KABUL, Afghanistan (AP) — Afghan President Ashraf Ghani on Saturday committed to pushing reforms after his picks for attorney general and interior minister won long-sought Cabinet confirmation, while U.S. Secretary of State John Kerry pleaded with the government’s power-sharing leaders to bury their “factional divisions” for the good of the country.
Yet Ghani could not cite progress toward ending a bitter feud with Afghanistan’s chief executive, Abdullah Abdullah, that has hobbled the Kabul government for 18 months. The unwieldy arrangement, which Kerry helped to forge, has left interim ministers in critical positions while the U.S. ally struggles to confront lawlessness, corruption and the Taliban’s resilient and perhaps expanding insurgency.
“Democracy requires credible institutions,” Kerry told reporters at the end of his brief stopover in Afghanistan on his way to Japan for a meeting of foreign ministers. “More than that, it requires people from different political, ethnic and geographic factions to be able to come together and work toward a common good.”

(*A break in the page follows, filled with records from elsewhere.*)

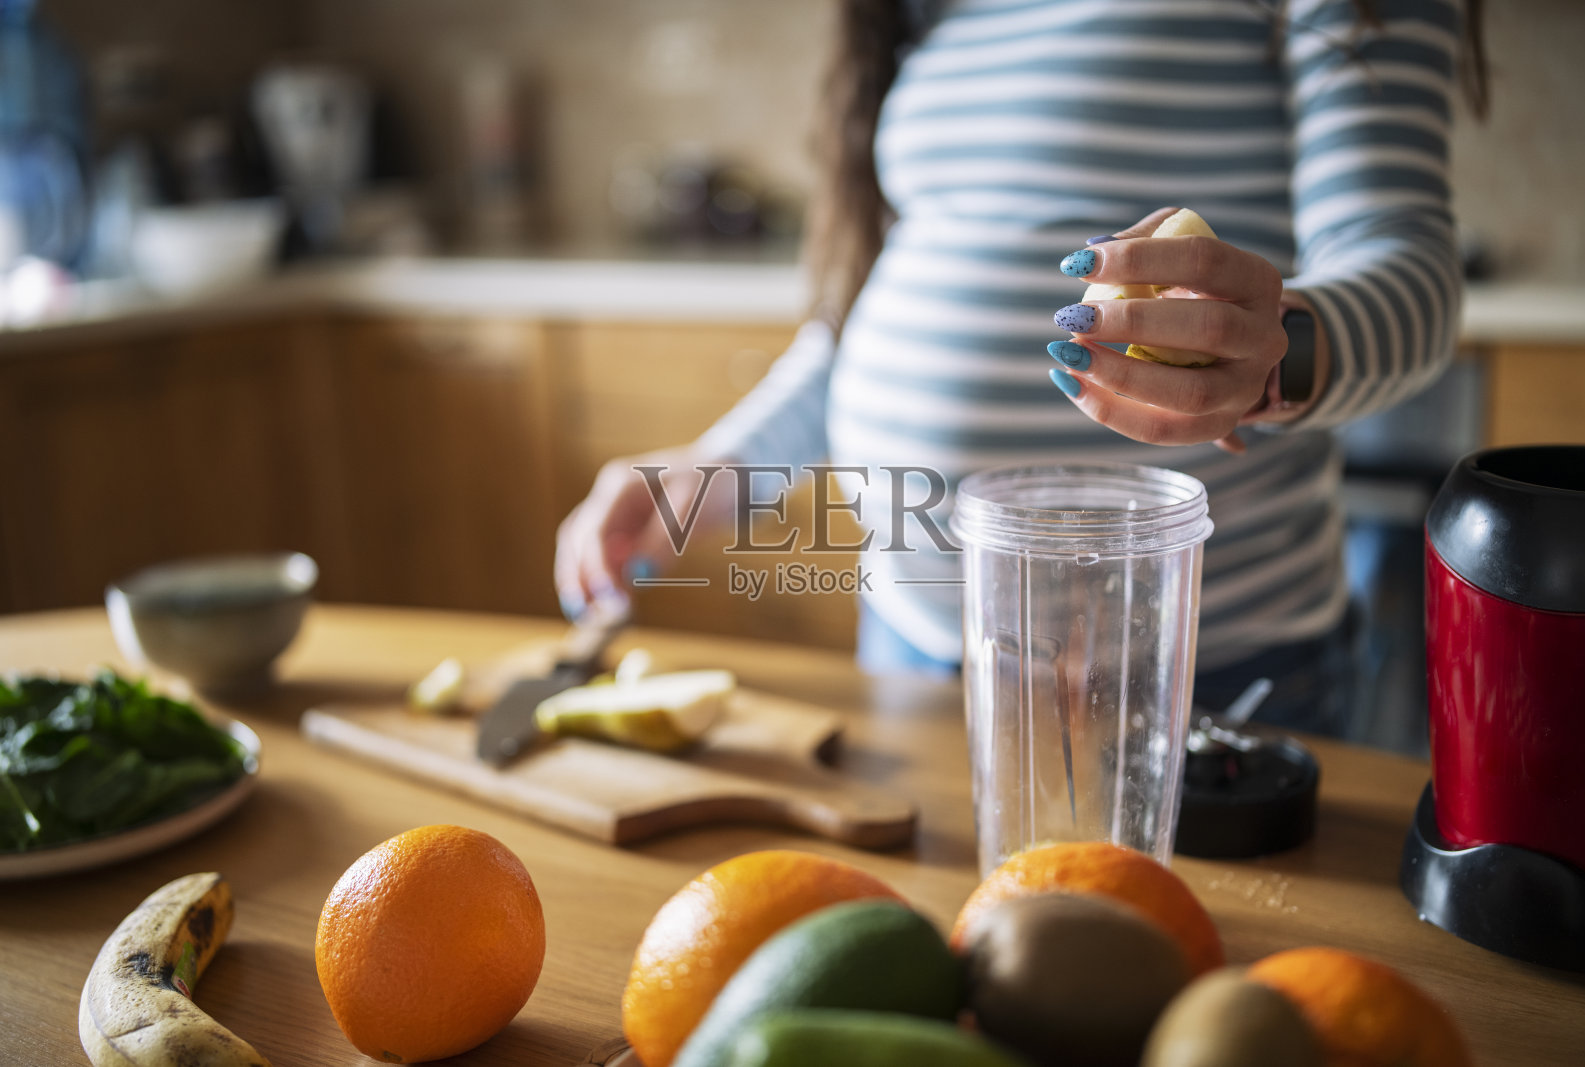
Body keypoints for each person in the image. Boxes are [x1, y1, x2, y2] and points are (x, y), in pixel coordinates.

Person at [556, 0, 1487, 735]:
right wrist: (718, 469)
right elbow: (880, 312)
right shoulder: (926, 7)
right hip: (912, 639)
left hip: (1193, 669)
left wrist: (1284, 351)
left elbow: (1409, 268)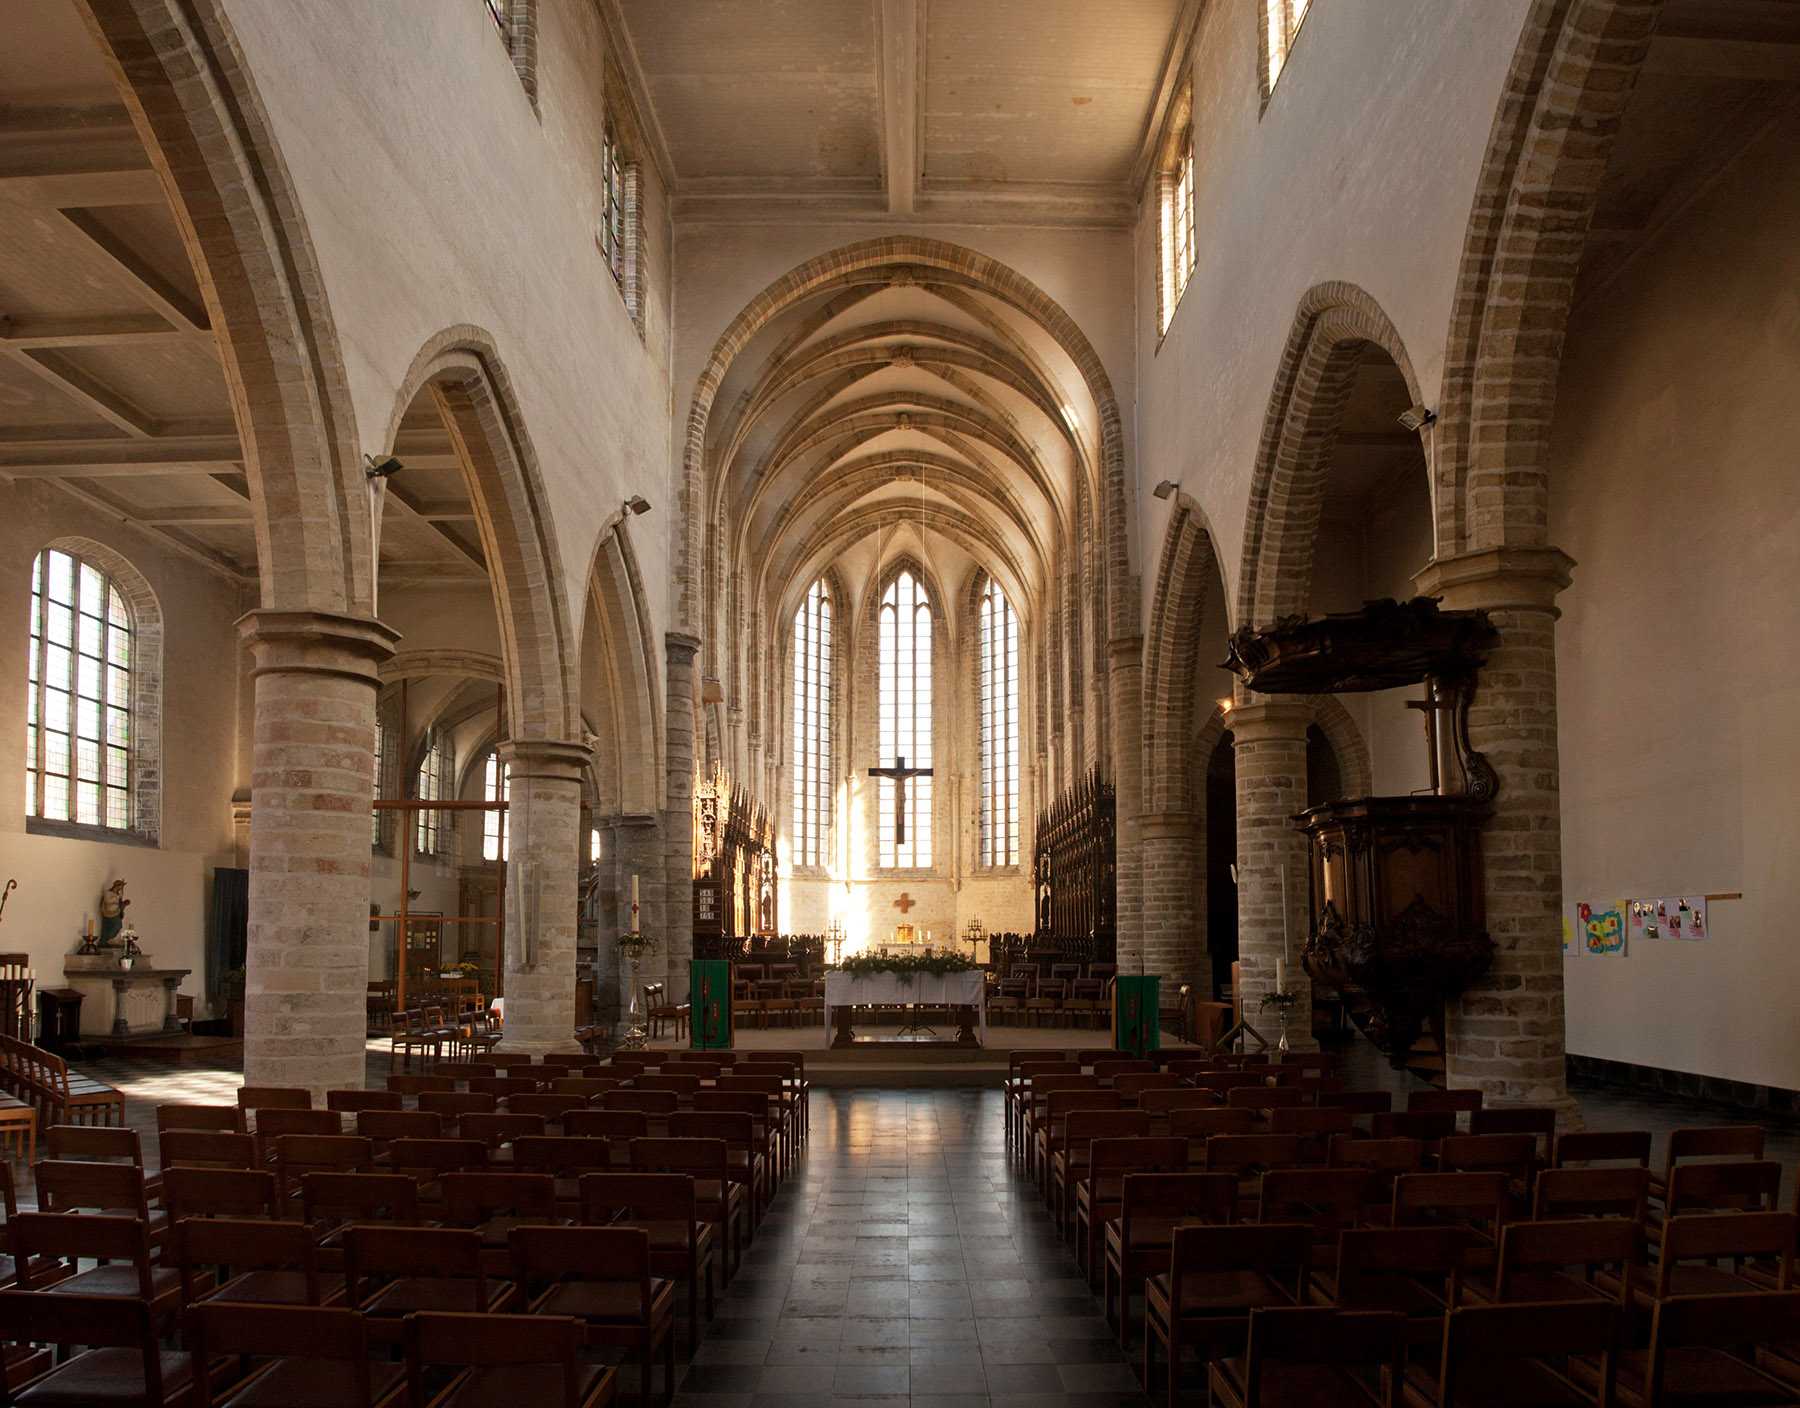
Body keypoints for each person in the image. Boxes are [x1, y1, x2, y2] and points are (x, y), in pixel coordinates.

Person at [98, 879, 129, 946]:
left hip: (117, 913)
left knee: (118, 926)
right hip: (109, 913)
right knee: (114, 926)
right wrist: (118, 897)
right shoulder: (108, 893)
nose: (120, 889)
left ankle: (110, 940)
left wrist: (124, 904)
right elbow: (108, 901)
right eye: (119, 887)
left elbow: (119, 904)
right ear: (116, 886)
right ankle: (107, 940)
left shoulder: (117, 894)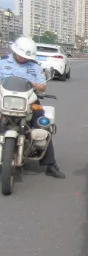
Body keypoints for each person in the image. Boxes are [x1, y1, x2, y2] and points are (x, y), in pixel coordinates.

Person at [0, 36, 65, 179]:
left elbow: (42, 87)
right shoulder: (2, 62)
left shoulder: (35, 66)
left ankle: (50, 165)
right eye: (21, 55)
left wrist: (33, 84)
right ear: (15, 51)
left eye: (26, 57)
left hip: (29, 100)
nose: (23, 58)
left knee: (43, 124)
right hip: (5, 99)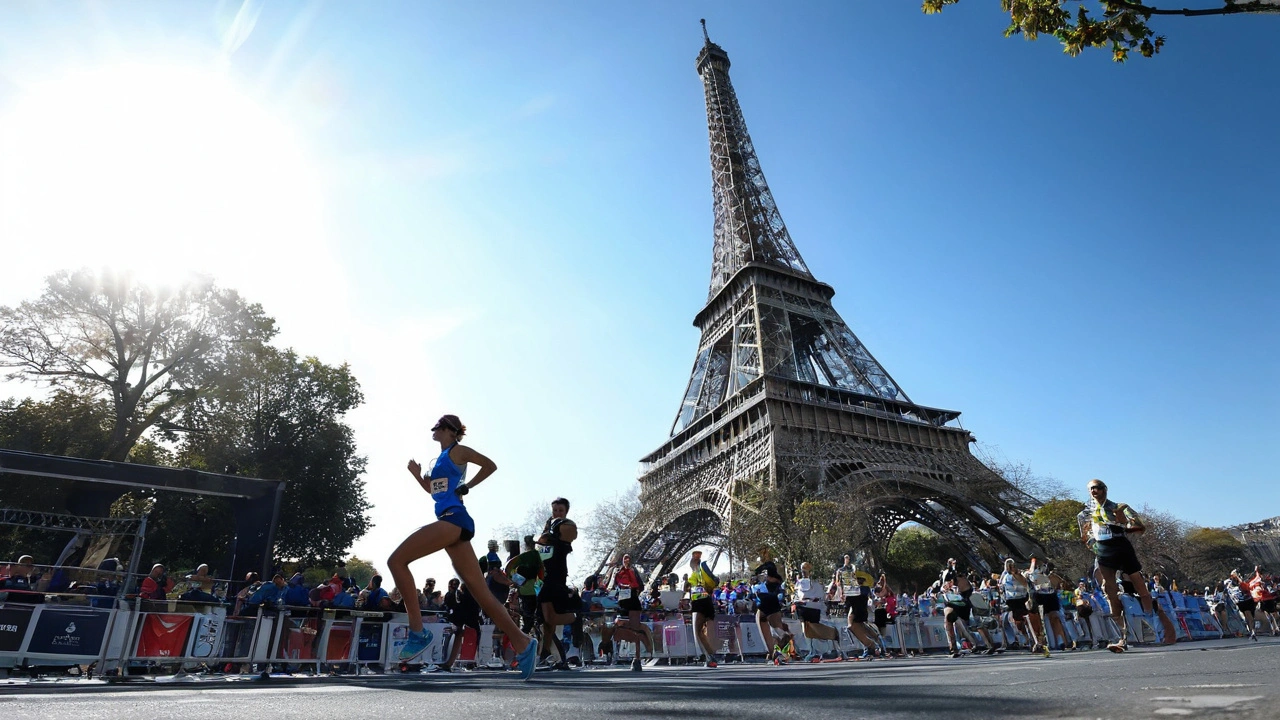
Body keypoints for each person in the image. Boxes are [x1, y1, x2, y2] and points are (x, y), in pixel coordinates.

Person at [385, 414, 537, 679]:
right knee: (483, 596)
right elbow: (434, 491)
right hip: (452, 522)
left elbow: (490, 465)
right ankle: (523, 642)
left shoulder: (459, 450)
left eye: (436, 427)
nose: (432, 431)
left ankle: (418, 632)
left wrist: (467, 486)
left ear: (447, 429)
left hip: (454, 519)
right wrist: (418, 476)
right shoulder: (441, 458)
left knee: (396, 561)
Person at [1076, 478, 1168, 653]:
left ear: (1105, 489)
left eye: (1097, 488)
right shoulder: (1084, 514)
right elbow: (1085, 536)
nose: (1094, 491)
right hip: (1103, 549)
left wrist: (1122, 525)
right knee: (1108, 588)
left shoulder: (1119, 507)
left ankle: (1150, 620)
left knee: (1137, 582)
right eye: (1091, 489)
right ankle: (1121, 633)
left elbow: (1139, 526)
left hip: (1121, 545)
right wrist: (1096, 546)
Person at [536, 504, 579, 669]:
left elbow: (570, 534)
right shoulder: (549, 527)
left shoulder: (566, 526)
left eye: (560, 510)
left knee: (550, 618)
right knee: (547, 621)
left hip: (557, 576)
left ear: (566, 511)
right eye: (555, 510)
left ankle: (575, 617)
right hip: (545, 576)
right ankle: (545, 652)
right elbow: (541, 545)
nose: (557, 513)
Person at [752, 547, 794, 665]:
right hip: (764, 603)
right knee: (768, 629)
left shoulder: (771, 573)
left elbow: (773, 580)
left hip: (770, 602)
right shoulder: (763, 576)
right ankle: (773, 654)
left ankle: (780, 652)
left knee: (778, 630)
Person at [611, 552, 653, 671]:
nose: (627, 560)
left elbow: (640, 586)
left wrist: (632, 590)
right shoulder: (619, 572)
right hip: (624, 601)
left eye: (628, 558)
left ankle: (637, 657)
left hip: (632, 600)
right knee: (622, 626)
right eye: (625, 558)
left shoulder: (633, 572)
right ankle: (623, 653)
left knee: (635, 628)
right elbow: (614, 585)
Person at [794, 562, 841, 662]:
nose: (804, 572)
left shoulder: (813, 584)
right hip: (805, 608)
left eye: (806, 570)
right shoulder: (801, 583)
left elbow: (820, 597)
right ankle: (814, 651)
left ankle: (816, 651)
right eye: (803, 569)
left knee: (810, 629)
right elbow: (797, 595)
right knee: (807, 629)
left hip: (811, 608)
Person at [685, 551, 721, 667]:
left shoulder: (695, 573)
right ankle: (711, 655)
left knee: (698, 630)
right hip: (707, 601)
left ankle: (710, 656)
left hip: (699, 601)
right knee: (706, 630)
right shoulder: (703, 572)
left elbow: (690, 588)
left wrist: (687, 585)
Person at [505, 535, 545, 634]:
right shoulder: (540, 555)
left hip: (525, 590)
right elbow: (544, 573)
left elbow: (508, 568)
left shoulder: (523, 557)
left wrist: (516, 580)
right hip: (538, 590)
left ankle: (524, 639)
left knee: (528, 619)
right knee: (539, 618)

Ghani, at a news conference, hailed the Cabinet votes in parliament as a turning point. Progress on that front “assures us there will be fundamental, comprehensive reforms,” Ghani said through an interpreter.
Kerry backed him up and stressed the need for a unified approach between the competing Ghani and Abdullah camps, hardened still even two years after a contested presidential election.
In the coming months, NATO and international donor summits could define long-term security and aid commitments critical to the Afghan government’s survival, so Kerry sought clarity on Afghanistan’s direction.
Kerry called on the Taliban to re-engage in peace talks dormant for almost a year, and said there was no change now in President Barack Obama’s plans for troop levels in Afghanistan. There are 9,800 U.S. forces on the ground in Afghanistan, and that number is set to fall to 5,500 next year.
“But he always has said he will listen to his commanders on the ground,” Kerry said.
Gen. John Nicholson, the top U.S. commander in Afghanistan, is reviewing needs; Kerry said that would guide Obama’s final decision.
Ghani declined to weigh in on what he said was a U.S. matter.
For Kerry, the stop in Kabul was his second visit in as many days to a country that the United States long has wished to stabilize. On Friday in Baghdad, Kerry backed efforts by Iraq’s prime minister to settle a political crisis and stressed the importance of having a “unified and functioning government” to confront the Islamic State group.
Kerry met alone with Ghani and then included Abdullah in a lengthy three-way discussion on a porch in the presidential compound. Kerry also participated in separate talks with the foreign minister on security, governance and economic development.
“We need to make certain that the government of national unity is doing everything possible to be unified and to deliver to the people of Afghanistan,” Kerry said at that event, calling on Ghani and Abdullah to move past “factional divisions.”
The challenges in Afghanistan are not unlike those Kerry encountered in Iraq.
The U.S. invaded both countries under President George W. Bush and hoped to foster stable democracies. It has not happened, even though the U.S. has spent some $2 trillion so far and several thousand Americans have died in military operations.
Governments in both countries lack control over significant areas. Afghanistan’s war against the Taliban is entering its 15th year. Iraq is still trying to muster the strength for an assault on Mosul, its second largest city, and other places held by IS.
Sectarian and personal rivalries threaten both governments. Security vacuums in each threaten the United States.
Despite Obama’s pledges to end both wars, American troops cannot just leave. In Iraq, there are 3,780 now.
Obama has less than 10 months to leave both places in better shape, but the strategies differ: In Iraq, the U.S. seeks the destruction of IS; in Afghanistan, it hopes to draw the Taliban into peace talks.
It is not clear why the Taliban would seek out negotiations at a time the militants appear to making gains in the south, and the fighting season is only just beginning.
First, however, the Kabul government might need to reconcile its own divisions.
The Ghani-Abdullah partnership has never been defined and the government is in disarray, with fears it could collapse due to corruption and incompetence.
The bitterness stems from a belief in Abdullah’s camp that the election was stolen and gifted to Ghani — an anthropologist who lived in the U.S. for three decades — as someone with whom Washington could more easily do business.
The leaders also are seen as pandering to different constituencies: in Ghani’s case, the majority ethnic Pashtuns, and in Abdullah’s, the Tajiks.
And Afghanistan’s challenges are only deepening. The country’s economy is contracting, unemployment stands at 25 percent, Afghanistan needs to secure more international aid, and an IS affiliate may now be making inroads.